Petrosino’s supposedly ‘secret’ mission to Italy had been pre-announced in the New York press. When he reached Palermo, he refused the offer of an armed escort. The only protection he thought he needed were the dollars he handed out as bribes. He used the methods that had proved so successful at home, boldly seeking to make personal contact with criminals and mafiosi out in the streets. This, of course, was what the Sicilian police did too; but they would never have dreamed of trying to do it in isolation. After Petrosino’s death, it was found that he had even left his revolver in his hotel room.

Police in Palermo suspected a link between Petrosino’s death and the ‘body in the barrel’ gang. Two members had travelled back to Sicily at the same time as Petrosino, keeping in touch with Piddu Morello using coded telegrams. The theory was that Morello and Giuseppe Fontana had asked Vito Cascio-Ferro to arrange the killing on their behalf. When Cascio-Ferro was arrested, he was found to have a photo of Petrosino. Yet there was an alibi: Don Vito’s political collaborator, a member of parliament, claimed that the mafioso had been at his house when Petrosino was shot. Much to the indignation of the American press, the case never even came to trial.
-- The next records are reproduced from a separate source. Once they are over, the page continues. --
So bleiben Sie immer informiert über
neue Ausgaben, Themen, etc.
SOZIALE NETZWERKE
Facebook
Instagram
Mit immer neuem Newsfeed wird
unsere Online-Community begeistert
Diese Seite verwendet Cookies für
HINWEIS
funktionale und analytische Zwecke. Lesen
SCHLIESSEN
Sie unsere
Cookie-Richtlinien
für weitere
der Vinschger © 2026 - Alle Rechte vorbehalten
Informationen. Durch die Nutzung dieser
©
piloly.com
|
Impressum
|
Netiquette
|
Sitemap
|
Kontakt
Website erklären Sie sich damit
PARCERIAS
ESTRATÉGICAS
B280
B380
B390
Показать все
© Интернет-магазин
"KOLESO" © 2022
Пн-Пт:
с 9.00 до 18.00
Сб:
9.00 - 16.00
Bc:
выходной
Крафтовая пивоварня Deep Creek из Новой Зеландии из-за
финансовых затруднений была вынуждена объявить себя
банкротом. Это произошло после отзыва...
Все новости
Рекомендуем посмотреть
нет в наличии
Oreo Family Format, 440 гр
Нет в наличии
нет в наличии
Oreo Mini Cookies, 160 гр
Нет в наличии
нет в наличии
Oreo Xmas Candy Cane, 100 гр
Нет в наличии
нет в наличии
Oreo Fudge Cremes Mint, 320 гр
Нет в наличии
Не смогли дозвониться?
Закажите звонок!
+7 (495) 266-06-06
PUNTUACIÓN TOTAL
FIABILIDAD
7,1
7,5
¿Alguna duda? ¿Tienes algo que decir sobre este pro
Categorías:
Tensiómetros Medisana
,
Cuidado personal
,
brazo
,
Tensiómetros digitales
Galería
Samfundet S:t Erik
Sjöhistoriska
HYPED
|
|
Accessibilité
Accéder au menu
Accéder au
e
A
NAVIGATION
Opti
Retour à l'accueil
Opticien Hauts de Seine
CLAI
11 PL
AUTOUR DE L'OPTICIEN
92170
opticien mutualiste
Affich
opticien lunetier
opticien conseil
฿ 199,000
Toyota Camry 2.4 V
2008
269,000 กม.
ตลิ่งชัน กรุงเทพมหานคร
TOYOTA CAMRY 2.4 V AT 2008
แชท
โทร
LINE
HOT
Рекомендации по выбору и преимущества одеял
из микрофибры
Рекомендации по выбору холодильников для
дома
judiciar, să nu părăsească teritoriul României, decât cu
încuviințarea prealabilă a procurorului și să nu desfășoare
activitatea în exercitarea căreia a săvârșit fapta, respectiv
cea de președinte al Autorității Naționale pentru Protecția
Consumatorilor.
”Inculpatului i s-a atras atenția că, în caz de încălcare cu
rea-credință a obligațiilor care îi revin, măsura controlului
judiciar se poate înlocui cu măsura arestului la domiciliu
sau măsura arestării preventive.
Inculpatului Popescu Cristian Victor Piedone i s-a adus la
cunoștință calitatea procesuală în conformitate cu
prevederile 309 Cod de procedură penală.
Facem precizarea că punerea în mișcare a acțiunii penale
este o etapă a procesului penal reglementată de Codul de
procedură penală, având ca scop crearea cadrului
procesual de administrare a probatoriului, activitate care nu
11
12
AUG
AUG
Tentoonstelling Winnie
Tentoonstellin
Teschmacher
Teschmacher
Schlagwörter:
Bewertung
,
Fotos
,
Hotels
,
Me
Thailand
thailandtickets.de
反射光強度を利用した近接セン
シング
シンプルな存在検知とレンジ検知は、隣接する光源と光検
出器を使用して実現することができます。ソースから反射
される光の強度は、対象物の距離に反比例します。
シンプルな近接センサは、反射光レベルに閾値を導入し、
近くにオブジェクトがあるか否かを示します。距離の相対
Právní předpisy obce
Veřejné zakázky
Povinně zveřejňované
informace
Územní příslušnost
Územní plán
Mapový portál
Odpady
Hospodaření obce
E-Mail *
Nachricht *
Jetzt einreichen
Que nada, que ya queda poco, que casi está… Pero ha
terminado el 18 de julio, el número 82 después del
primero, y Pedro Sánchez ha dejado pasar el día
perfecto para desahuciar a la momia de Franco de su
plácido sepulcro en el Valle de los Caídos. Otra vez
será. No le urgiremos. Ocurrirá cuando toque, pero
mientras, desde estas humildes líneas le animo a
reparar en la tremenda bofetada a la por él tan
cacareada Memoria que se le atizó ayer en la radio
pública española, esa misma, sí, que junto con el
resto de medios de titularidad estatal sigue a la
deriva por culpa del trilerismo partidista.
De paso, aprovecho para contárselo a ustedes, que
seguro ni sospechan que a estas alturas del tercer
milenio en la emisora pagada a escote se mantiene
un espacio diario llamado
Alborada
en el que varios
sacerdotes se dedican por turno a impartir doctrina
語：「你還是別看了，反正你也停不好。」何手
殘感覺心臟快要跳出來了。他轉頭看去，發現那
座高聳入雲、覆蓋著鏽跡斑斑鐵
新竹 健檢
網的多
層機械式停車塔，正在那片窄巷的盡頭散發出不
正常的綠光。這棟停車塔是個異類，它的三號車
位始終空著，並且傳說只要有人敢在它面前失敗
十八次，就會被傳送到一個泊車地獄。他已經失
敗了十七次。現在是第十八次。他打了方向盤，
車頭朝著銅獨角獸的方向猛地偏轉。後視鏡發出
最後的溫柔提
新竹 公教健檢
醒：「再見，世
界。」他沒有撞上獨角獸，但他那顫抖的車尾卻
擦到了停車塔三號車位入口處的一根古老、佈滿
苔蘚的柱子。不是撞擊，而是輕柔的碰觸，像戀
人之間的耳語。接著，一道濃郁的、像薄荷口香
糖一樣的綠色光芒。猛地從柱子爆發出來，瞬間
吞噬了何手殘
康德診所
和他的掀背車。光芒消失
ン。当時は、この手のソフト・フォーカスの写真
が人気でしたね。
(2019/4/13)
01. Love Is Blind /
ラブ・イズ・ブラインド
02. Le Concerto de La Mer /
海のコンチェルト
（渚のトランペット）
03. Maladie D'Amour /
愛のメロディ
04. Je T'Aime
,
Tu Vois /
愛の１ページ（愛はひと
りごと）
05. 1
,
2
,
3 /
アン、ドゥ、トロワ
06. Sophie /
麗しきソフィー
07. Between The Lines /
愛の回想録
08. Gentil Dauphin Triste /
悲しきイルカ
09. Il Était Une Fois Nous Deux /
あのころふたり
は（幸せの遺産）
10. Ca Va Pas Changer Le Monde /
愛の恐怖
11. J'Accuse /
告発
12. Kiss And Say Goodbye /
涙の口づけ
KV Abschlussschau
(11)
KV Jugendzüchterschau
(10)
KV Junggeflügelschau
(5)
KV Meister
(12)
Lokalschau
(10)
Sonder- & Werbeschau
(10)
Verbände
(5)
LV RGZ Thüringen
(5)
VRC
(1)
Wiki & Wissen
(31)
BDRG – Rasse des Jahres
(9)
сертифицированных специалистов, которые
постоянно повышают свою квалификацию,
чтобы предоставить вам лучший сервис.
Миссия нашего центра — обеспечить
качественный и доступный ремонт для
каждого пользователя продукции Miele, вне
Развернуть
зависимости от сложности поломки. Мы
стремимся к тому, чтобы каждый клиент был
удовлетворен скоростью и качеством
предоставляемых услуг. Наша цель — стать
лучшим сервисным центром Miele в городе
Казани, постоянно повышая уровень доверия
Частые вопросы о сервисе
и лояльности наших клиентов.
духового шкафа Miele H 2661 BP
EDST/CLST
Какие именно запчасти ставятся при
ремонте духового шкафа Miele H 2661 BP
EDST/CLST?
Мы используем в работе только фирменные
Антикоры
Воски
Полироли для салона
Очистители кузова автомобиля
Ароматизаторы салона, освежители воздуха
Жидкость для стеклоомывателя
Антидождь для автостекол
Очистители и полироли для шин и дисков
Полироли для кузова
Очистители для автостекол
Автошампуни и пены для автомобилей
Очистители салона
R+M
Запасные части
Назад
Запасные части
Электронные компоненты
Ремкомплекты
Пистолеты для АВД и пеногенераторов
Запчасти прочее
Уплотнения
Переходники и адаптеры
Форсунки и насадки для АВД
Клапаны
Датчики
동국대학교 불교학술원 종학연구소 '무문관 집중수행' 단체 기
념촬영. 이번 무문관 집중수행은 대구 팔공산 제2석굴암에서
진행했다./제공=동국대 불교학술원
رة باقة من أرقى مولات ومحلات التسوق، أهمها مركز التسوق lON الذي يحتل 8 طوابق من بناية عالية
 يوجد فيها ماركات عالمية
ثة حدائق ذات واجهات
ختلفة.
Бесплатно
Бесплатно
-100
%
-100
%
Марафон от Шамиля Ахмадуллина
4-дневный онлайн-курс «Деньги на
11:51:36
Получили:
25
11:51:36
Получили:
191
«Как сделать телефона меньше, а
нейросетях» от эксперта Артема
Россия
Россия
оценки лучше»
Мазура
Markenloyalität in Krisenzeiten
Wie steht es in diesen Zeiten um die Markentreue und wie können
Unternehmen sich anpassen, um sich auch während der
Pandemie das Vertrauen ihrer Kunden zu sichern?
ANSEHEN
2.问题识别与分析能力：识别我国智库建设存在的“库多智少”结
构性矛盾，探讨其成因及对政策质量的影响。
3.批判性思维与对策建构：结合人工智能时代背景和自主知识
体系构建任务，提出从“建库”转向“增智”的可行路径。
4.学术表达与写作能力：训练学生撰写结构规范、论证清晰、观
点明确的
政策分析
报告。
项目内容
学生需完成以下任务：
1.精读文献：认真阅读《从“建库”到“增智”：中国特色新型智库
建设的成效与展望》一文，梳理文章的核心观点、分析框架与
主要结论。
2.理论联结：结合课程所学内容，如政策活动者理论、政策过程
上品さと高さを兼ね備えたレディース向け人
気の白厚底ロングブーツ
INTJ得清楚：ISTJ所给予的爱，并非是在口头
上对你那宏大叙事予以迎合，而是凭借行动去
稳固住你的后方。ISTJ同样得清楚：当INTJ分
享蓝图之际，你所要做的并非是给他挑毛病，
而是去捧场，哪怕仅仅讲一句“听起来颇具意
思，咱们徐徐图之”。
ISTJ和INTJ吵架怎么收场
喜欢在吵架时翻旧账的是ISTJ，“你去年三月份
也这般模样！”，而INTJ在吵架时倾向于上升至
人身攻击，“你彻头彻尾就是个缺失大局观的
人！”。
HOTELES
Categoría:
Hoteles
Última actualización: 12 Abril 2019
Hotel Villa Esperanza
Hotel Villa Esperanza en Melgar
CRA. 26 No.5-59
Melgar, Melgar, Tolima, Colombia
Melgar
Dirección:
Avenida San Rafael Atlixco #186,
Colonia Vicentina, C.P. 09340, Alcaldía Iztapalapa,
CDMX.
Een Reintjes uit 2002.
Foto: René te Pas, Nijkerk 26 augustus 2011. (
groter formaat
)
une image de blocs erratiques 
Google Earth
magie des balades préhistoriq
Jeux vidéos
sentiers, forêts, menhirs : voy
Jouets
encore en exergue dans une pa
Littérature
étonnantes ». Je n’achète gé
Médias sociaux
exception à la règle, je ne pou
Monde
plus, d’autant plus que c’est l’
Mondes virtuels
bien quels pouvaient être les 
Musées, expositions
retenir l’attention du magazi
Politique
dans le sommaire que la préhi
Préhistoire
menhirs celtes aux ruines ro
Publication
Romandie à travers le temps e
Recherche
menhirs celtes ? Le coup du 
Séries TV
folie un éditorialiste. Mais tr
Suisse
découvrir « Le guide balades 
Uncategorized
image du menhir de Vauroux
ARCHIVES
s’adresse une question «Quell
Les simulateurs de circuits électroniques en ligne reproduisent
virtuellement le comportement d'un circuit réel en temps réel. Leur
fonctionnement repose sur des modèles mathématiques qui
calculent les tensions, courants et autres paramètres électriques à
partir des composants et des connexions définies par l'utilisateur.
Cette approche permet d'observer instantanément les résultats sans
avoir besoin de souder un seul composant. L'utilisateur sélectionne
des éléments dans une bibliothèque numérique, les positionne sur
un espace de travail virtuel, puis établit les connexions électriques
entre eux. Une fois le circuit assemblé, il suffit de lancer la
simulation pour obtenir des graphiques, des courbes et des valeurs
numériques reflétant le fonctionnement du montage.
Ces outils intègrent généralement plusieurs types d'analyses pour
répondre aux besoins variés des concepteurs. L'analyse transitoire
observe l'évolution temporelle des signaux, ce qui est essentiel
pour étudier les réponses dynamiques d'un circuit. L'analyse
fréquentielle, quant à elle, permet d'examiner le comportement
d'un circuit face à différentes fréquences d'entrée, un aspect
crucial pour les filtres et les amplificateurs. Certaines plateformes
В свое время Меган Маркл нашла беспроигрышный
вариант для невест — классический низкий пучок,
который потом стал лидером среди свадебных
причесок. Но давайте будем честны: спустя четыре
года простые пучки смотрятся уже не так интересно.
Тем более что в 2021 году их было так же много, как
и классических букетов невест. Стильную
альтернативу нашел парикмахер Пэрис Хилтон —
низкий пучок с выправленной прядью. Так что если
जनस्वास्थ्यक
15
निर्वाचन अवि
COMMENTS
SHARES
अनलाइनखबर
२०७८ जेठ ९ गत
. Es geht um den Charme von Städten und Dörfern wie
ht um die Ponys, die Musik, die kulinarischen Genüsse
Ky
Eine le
Many years later, after a life sentence had finally brought his career to an end under Fascism, Cascio-Ferro was interviewed in jail. He claimed to have only ever killed one man in his life, ‘and I did that
disinterestedly
’. This cryptic phrase was taken to refer to the most famous murder with which his name had been associated: that of Joe Petrosino. The implication was perhaps that he had carried out the murder as a favour to his American colleagues. This ‘confession’ does not necessarily mean he committed the crime. It might simply have been an attempt to bask in the stolen glory of another mafioso’s work. Like the ‘body in the barrel’ case, Joe Petrosino’s murder is still classified as unsolved.

*   *   *

Along with most Sicilian immigrants to the United States, the members of the Morello gang probably did not intend to make their stay permanent. Like many of those same immigrants, however, the most prominent members remained in the USA for the rest of their lives. For some this was not a very long time. Inzerillo opened another little pastry shop but was shot and killed soon afterwards. Di Primo, a model prisoner in Sing Sing, was released early. Petto the Ox moved to Browntown, Pennsylvania. On the night of 25 October 1905, he was hit by five bullets from a shotgun in his own back yard. Petrosino suspected that Di Primo was the murderer. Giuseppe Fontana disappeared soon after the Petrosino killing.

Other members of the gang played a role in New York’s organized crime scene for decades. In the year of Petrosino’s death, Piddu Morello was convicted of running a counterfeiting business in East Harlem and given twenty-five years in Atlanta Federal Penitentiary. He lost his role at the head of the organization.